Fleming, G.E. (Paper No. 185)
Water gauges on boilers. 364-70. Disc.: 370-3.
Author prefered term: water level indicators: must be visible at a
glance; problems of glass; danger if it bursts; glass shields; shutting off
water and steam in event of a burst; automatic shut-off; blow through cocks;
ball valves; rapid replacement of broken gauge glass; Admiralty for ships;
use of mica; higher boiler pressures. Discussion: Cochrane (371) noted that
the GSWR provided handles which linked to cocks at the top and bottom of
the gauge.
Journal No. 71
New locomotives, London & North Eastern Railway. 379-81.
U1 2-8-8-2 beyer Garratt: main dimensions & weights:
illus.
"King Arthur", Southern Railway. 381-2.
Main dimensions & weights. illus.
Lewis, Martin (Paper No. 186)
Special machine tools for locomotive work. 391-448. Disc.: 448-50. 64
illus.
Two outstanding "recent" developments were noted: use of high-speed
steel for cutting tools and electric power which enabled individual drives.
The wheel and lathe shop had seen the introduction of wheel lathes from Noble
& Lund (a single purpose machine); and from Niles Bament (Pond wheel
lathe); Tangye machinery for machining and finishing axles; a Norton plain
grinder for grinding wheel seats; a Cunliffe & Croom quartering machine;
the GWR Swindon Works wheel balancing machine; a portable machine developed
by Beyer Peacock for re-turning cramk pins; also a similar function tool
from Craven Brothers, who also supplied a patent tyre boring machine; and
a Webster & Bennet boring & turning mill. In the boiler shop a
punching & shearing machine was supplied by J. Bennie & Sons; a vertical
boiler drill from Campbell & Hunter; Asquith supplied a radial drill
for machining boiler plates - this was equipped with a tilting table; the
same firm also supplied a portable drill; Beyer Peacock supplied a portable
seating facing machine for work on fireboxes; Alfred Herbert supplied an
automatic copper stay machine; a Coventry hexagon turret lathe was able to
machine crown stays. In the general machine shop a Craven machine was available
for boring cylinders and piston valve chambers. Similar machines were available
from Asquith, Beyer Peacock, Churchill and H.W. Kearn & Co. (Kearn Patent).

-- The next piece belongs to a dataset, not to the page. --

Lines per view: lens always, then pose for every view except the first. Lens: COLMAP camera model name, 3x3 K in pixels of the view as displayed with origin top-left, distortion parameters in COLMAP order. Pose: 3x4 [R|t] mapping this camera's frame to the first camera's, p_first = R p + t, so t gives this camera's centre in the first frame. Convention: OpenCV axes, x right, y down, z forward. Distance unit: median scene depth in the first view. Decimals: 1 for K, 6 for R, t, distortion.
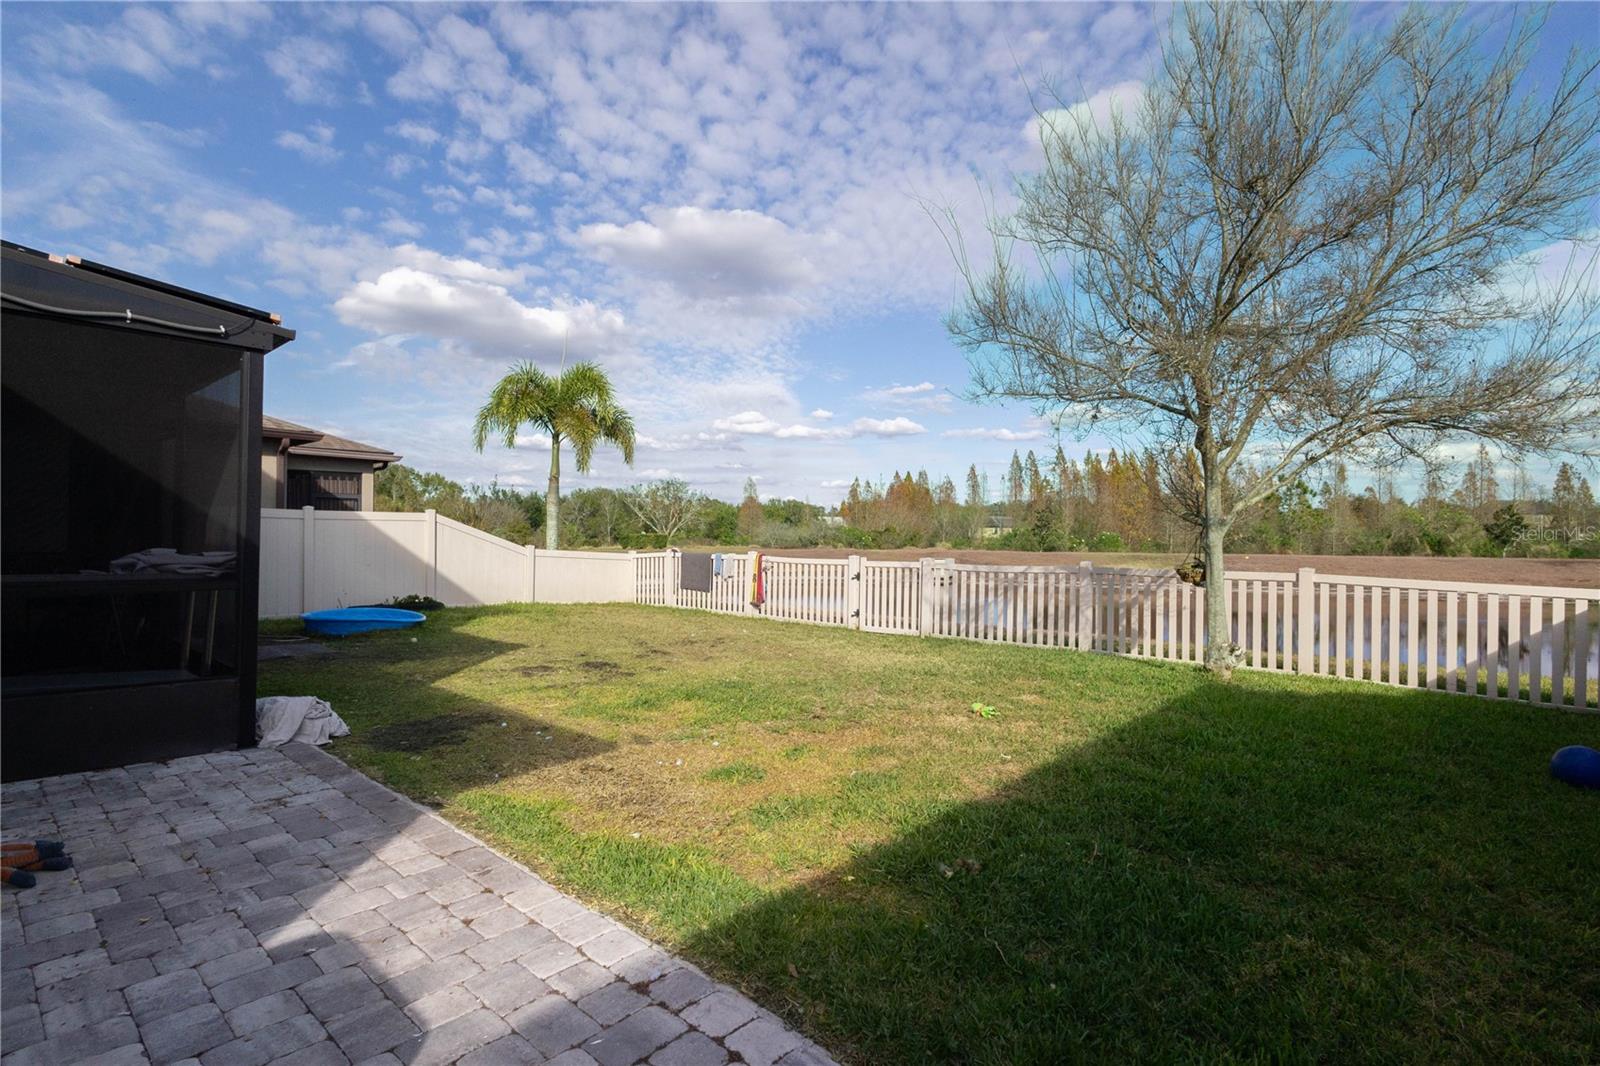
lens RADIAL K [[734.6, 0, 799.2], [0, 734.6, 535.1], [0, 0, 1]] dist [0.012215, -0.001074]
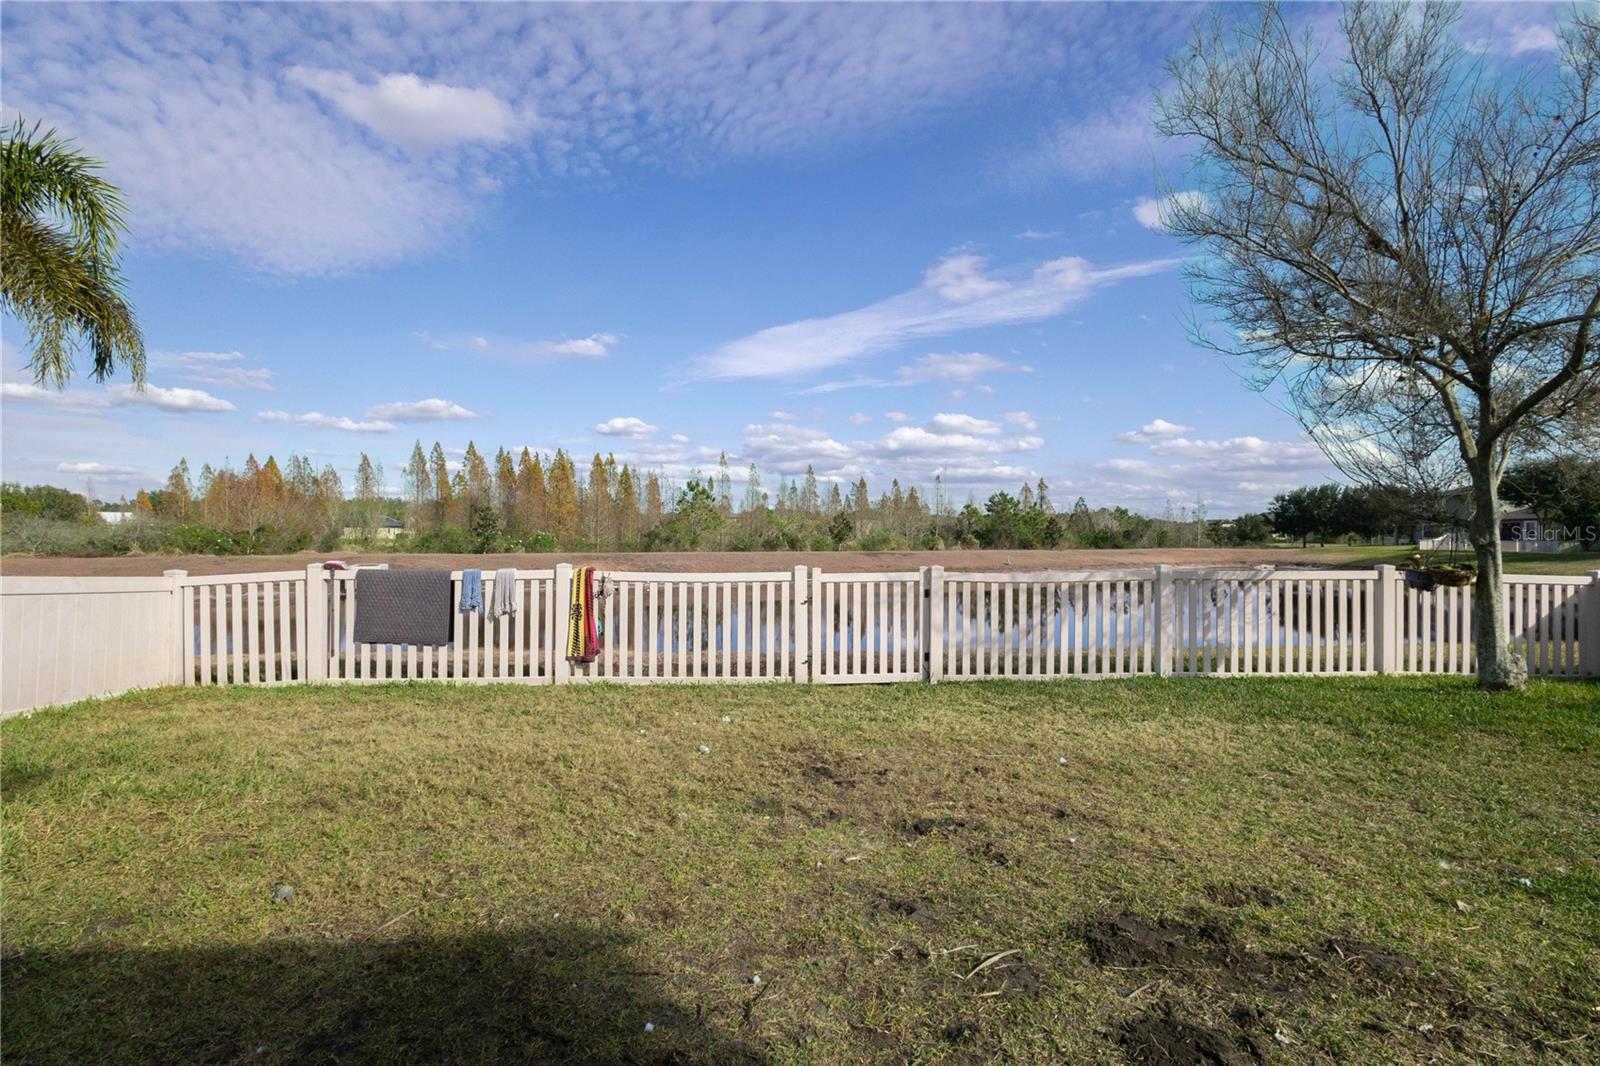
lens RADIAL K [[756.6, 0, 797.5], [0, 756.6, 536.0], [0, 0, 1]] dist [0.003110, 0.000526]
pose [[0.712923, -0.002001, 0.701239, -0.313968], [0.001970, 0.999998, 0.000851, 0.001882], [-0.701239, 0.000774, 0.712926, 0.448699]]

Webster & Bennet supplied machinery capable of machining horn blocks
and wedges. Archdale & Co. supplied a special attachment for milling
ports in piston valve liners. Contributors to the discussion were H.
Kelway-Bamber (448-9); N. Marryat (BB&CIR) who asked a question about
power drives and E.A. Phillipson (LNER, Stratford) who asserted the horsepower
requirements for machine tool drives needed to be adjusted.

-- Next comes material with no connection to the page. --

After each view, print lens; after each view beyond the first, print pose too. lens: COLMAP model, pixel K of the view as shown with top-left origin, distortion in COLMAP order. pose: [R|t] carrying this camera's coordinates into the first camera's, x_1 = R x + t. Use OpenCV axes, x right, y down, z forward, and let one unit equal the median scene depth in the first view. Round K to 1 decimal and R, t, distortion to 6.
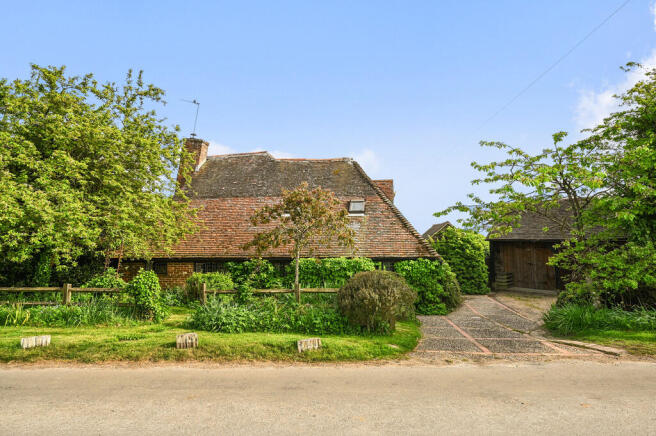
lens RADIAL K [[357.4, 0, 328.0], [0, 357.4, 218.0], [0, 0, 1]] dist [0.000312, 0.000029]
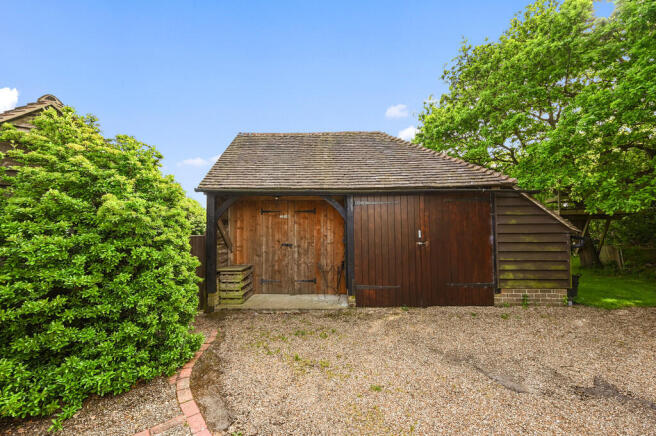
lens RADIAL K [[268.6, 0, 328.0], [0, 268.6, 218.0], [0, 0, 1]] dist [-0.000464, -0.000150]
pose [[0.659700, 0.032939, 0.750806, 0.346349], [-0.050430, 0.998727, 0.000494, 0.094289], [-0.749835, -0.038189, 0.660522, 0.766775]]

Wickham, R.G. (Paper No. 187)
The vacuum automatic brake. 466-72. Disc.: 473-6.
Special Issue to mark Stockton & Darlington Railway Centenary Celebrations: contains non numbered papers, but does include contributions by A.R. Bennett (pp. 501-6) and a lecture by Warren. Bennett noted that the locomotives exhibited at Faverdale were alone worth in excess of £250,000 and that the stewards were helpful and that there was a lack of fuss. He did note some errors in the catalogue, however. He also noted his personal involvement with that of Professor A.C. Elliott and Sir Edward Reed to preserve a broad gauge locomotive in the Science Museum: North Star or Lord of the Isles were not broken up until 1906. He also refered to the absence of the Sharp Roberts 2-2-2 "preserved" at Stafford Road Works (but the Editor noted that this had been cut up in 1920). He condemned the unauthentic state of the "preserved" Canterbury & Whitstable locomotive Invicta. He also commented on hearing "Mackintosh" of the Caledonian Railway taking some credit in about 1903 for having nearly obliterated the outside cylinder on his railway...He noted the absence of the 0-6-0 type at the Centenary Celebrations; that Ramsbottom safety valves had been replaced by the Ross pop type and the emergence of Belpaire fireboxes and Walschaerts valve gear.